Taylor signed with the Winnipeg Blue Bombers to a practice roster agreement on August 19, 2019. He played in four regular season games where he recorded five defensive tackles, one special teams tackle, three pass knockdowns, one forced fumble, and one interception that he returned for a touchdown. In the team's two playoff games, he had six defensive tackles and an interception, helping the Blue Bombers qualify for the Grey Cup. In the 107th Grey Cup game, Taylor had one defensive tackle and two kickoff returns for 46 yards as he won his second Grey Cup championship. He did not play in 2020 due to the cancellation of the 2020 CFL season.

Taylor signed a one-year contract extension with the Winnipeg Blue Bombers on January 7, 2021. He played in 12 regular season games and both post-season games as he won his third Grey Cup following the Blue Bombers' 108th Grey Cup victory. On February 14, 2023, Taylor became a free agent.

§

[Assignment]
Carry on the account of Taylor's football career, starting right after its final sentence. The items that come next are separate material and have no connection to the passage above.

§

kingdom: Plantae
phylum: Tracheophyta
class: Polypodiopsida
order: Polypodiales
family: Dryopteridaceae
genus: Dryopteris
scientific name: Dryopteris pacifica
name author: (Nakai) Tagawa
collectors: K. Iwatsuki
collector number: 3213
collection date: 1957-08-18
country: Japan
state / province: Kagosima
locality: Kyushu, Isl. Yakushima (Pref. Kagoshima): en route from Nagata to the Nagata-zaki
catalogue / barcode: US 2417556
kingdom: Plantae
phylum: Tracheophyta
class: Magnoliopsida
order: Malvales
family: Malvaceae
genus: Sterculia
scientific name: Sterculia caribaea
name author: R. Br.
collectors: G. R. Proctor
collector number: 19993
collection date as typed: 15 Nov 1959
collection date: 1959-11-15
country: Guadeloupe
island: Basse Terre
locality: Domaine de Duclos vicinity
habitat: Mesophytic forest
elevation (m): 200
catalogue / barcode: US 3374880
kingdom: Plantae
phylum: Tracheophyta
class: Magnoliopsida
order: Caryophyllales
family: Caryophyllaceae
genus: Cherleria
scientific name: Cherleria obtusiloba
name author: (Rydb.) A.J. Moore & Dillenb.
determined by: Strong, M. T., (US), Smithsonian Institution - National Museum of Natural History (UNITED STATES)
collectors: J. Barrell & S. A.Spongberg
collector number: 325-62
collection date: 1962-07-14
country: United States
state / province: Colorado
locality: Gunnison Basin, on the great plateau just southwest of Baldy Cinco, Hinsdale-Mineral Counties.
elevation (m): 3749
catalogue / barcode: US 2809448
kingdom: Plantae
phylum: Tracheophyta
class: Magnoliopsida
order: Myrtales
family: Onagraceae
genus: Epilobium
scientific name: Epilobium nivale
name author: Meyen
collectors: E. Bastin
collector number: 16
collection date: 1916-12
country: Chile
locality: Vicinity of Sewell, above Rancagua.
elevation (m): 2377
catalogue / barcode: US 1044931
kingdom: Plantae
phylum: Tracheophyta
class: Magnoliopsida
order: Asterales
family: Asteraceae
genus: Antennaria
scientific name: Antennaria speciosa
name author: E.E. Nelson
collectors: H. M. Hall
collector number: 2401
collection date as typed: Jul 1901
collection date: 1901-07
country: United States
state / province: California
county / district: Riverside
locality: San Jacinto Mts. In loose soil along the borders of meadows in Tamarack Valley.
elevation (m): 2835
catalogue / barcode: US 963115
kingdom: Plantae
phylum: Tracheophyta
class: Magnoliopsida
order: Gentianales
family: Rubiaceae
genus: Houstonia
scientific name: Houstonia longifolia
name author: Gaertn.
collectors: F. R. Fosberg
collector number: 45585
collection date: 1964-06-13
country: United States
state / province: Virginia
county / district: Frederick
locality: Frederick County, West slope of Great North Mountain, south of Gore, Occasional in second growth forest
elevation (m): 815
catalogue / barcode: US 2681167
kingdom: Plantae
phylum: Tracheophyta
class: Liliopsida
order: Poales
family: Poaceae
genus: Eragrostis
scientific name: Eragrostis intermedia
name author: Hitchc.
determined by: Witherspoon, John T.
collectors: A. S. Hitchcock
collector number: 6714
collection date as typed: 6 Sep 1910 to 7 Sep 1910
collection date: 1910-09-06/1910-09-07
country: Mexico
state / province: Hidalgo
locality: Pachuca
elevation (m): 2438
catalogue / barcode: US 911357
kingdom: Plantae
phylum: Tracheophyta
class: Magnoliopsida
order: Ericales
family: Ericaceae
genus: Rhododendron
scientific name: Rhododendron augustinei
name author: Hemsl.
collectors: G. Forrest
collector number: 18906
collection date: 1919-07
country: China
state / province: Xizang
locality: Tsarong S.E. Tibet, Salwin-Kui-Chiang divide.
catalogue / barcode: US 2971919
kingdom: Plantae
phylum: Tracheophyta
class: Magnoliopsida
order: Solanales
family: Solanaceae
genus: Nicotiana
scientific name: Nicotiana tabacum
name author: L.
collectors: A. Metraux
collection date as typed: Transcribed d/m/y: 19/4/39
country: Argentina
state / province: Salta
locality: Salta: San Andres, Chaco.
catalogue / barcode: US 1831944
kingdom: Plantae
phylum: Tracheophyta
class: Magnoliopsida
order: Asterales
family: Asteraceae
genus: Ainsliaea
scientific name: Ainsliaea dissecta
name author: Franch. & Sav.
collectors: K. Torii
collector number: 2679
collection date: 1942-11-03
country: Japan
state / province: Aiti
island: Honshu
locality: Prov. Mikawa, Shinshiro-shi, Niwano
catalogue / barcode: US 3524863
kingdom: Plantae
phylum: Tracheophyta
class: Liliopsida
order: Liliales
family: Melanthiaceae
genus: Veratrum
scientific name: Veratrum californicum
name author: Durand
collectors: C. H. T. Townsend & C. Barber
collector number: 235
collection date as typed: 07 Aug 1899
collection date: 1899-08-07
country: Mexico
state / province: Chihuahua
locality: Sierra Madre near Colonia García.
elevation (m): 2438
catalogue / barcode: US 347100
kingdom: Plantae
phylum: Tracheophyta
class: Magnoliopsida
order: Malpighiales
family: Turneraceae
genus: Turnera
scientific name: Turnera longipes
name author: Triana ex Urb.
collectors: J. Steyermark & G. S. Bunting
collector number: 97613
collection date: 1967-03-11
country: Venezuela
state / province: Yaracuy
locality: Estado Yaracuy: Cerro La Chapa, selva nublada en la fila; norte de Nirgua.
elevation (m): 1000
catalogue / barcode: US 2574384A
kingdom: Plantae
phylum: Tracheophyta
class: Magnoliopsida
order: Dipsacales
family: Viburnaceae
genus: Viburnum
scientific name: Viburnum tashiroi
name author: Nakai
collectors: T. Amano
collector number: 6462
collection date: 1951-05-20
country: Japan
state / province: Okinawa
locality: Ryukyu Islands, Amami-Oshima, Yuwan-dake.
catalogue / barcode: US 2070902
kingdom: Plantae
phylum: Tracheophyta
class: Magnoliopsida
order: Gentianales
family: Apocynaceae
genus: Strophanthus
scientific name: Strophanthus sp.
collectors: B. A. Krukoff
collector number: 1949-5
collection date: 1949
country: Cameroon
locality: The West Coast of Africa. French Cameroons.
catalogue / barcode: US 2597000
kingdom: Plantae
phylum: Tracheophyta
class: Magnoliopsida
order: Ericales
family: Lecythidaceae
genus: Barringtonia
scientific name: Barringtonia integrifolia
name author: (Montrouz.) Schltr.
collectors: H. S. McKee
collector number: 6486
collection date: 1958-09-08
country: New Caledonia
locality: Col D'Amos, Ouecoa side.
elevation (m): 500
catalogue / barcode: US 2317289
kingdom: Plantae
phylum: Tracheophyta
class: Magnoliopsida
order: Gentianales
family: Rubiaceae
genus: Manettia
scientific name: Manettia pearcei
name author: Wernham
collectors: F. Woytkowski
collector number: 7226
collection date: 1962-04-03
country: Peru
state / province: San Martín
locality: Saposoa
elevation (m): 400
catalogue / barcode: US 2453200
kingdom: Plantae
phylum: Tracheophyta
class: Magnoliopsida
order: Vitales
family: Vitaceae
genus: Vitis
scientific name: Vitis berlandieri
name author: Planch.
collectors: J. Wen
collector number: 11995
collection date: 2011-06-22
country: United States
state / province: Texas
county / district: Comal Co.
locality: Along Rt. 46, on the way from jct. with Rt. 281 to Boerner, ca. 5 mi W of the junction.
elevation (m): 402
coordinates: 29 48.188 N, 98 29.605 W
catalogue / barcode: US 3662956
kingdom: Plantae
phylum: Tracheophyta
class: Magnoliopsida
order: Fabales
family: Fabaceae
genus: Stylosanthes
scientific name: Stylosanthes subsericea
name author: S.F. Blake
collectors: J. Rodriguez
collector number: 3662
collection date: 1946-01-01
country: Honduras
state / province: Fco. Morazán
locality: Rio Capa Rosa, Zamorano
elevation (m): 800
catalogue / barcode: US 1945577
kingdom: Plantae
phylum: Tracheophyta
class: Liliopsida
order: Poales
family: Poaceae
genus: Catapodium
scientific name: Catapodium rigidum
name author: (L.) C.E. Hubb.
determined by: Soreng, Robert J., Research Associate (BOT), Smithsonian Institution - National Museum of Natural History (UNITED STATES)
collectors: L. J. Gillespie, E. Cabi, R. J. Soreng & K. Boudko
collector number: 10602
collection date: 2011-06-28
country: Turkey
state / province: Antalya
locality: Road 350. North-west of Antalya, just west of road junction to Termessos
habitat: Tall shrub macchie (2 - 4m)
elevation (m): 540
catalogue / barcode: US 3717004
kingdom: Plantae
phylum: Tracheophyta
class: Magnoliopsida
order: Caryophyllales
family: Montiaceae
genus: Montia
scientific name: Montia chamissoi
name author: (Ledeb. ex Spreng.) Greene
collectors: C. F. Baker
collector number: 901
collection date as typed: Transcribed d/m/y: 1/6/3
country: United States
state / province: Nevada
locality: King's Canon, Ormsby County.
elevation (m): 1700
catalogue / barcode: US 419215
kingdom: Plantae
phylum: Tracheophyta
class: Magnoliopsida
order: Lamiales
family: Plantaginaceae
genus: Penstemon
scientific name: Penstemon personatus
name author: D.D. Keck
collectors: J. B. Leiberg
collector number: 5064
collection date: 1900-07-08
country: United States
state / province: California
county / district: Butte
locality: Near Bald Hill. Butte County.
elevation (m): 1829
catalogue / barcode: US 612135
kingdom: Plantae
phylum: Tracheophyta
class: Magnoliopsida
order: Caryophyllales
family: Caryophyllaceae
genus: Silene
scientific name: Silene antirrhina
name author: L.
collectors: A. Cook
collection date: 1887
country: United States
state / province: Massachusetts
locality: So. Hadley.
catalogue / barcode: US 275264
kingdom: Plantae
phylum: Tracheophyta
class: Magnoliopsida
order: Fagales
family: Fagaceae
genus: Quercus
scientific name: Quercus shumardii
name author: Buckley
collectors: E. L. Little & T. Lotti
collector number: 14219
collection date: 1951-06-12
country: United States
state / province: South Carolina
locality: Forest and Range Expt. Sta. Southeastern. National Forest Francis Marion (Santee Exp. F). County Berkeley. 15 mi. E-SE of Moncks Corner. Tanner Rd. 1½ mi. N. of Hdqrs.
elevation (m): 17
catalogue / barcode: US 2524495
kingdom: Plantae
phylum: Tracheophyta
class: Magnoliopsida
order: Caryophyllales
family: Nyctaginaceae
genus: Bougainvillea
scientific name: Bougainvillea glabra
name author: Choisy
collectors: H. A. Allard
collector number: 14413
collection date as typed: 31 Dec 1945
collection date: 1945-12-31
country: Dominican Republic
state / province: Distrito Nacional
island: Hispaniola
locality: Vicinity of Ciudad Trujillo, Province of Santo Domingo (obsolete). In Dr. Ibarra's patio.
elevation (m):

§

[Exercise output]
===Calgary Stampeders===
On April 21, 2023, Taylor signed with the Calgary Stampeders. He played in 11 regular season games where he had 25 defensive tackles, one interception, and one forced fumble. He became a free agent upon the expiry of his contract on February 13, 2024.

===Winnipeg Blue Bombers (second stint)===
After sitting out most of the 2024 CFL season, Taylor signed with the Blue Bombers to a practice roster agreement on October 21, 2024. He did not play in the team's remaining regular season game, but was activated for the West Final where he recorded four defensive tackles. Taylor played in the 111th Grey Cup as a backup defensive back, but managed to record five defensive tackles in the team's loss to the Toronto Argonauts. He became a free agent in the following offseason on February 11, 2025.